TASK STATEMENT:
Pick out every line in the rows below that contains the word "between", and copy each one. Case counts when matching.

DATA EXTRACTS:
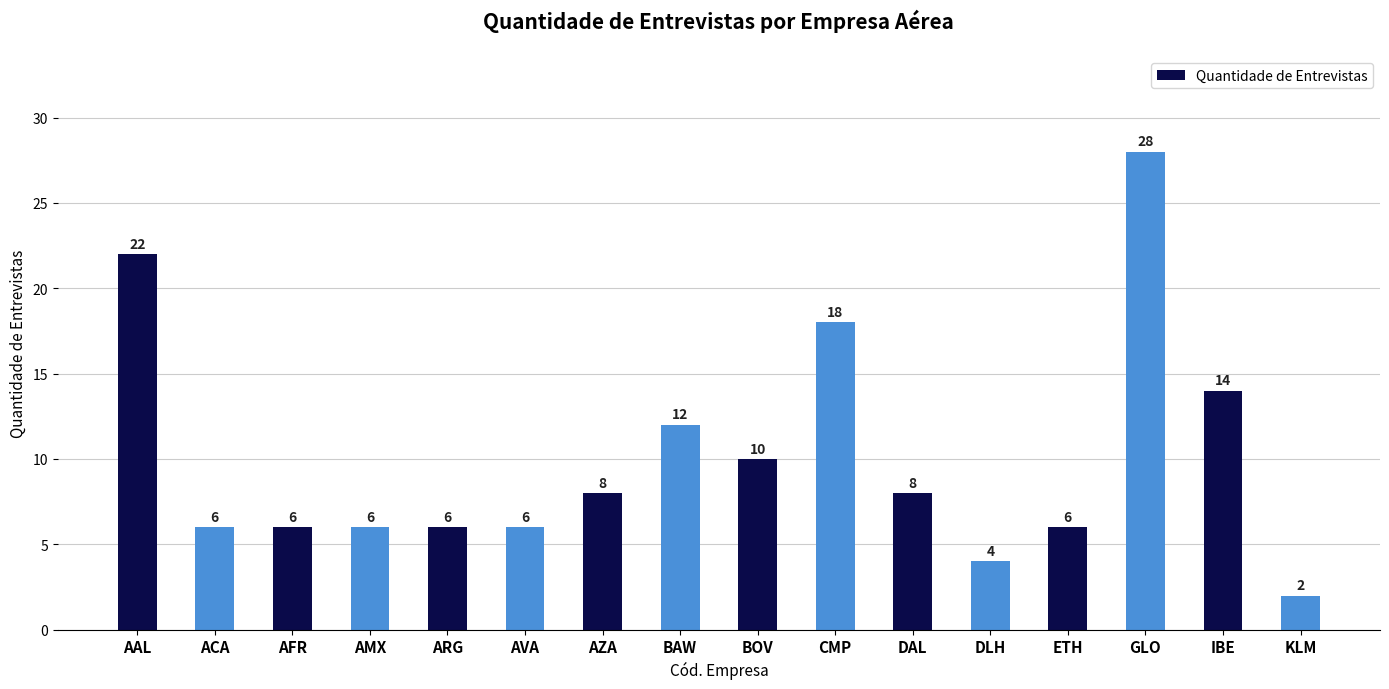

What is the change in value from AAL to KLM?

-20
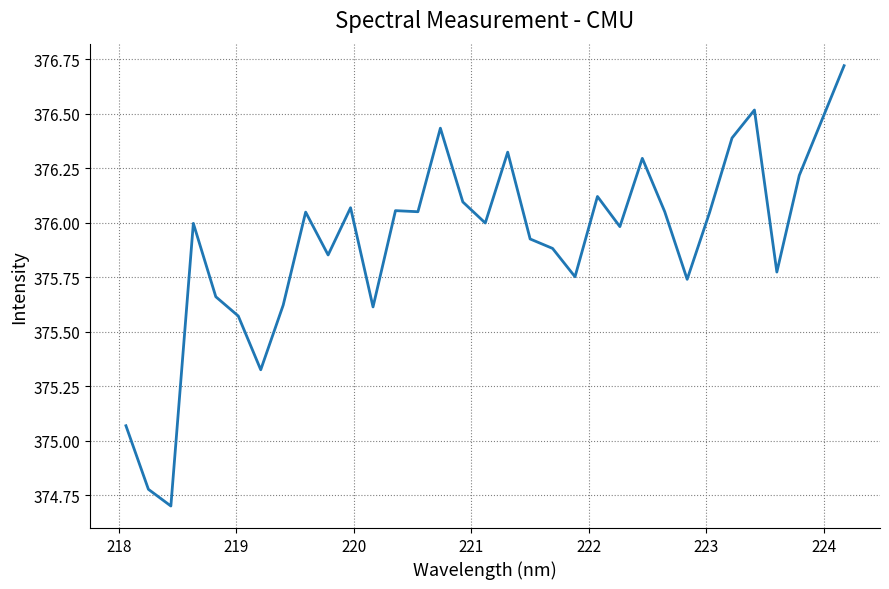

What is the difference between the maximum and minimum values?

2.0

--

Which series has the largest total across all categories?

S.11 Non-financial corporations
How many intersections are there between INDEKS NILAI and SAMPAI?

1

RESULT FOR THIS TASK:
What is the difference between the maximum and minimum values?
How many intersections are there between INDEKS NILAI and SAMPAI?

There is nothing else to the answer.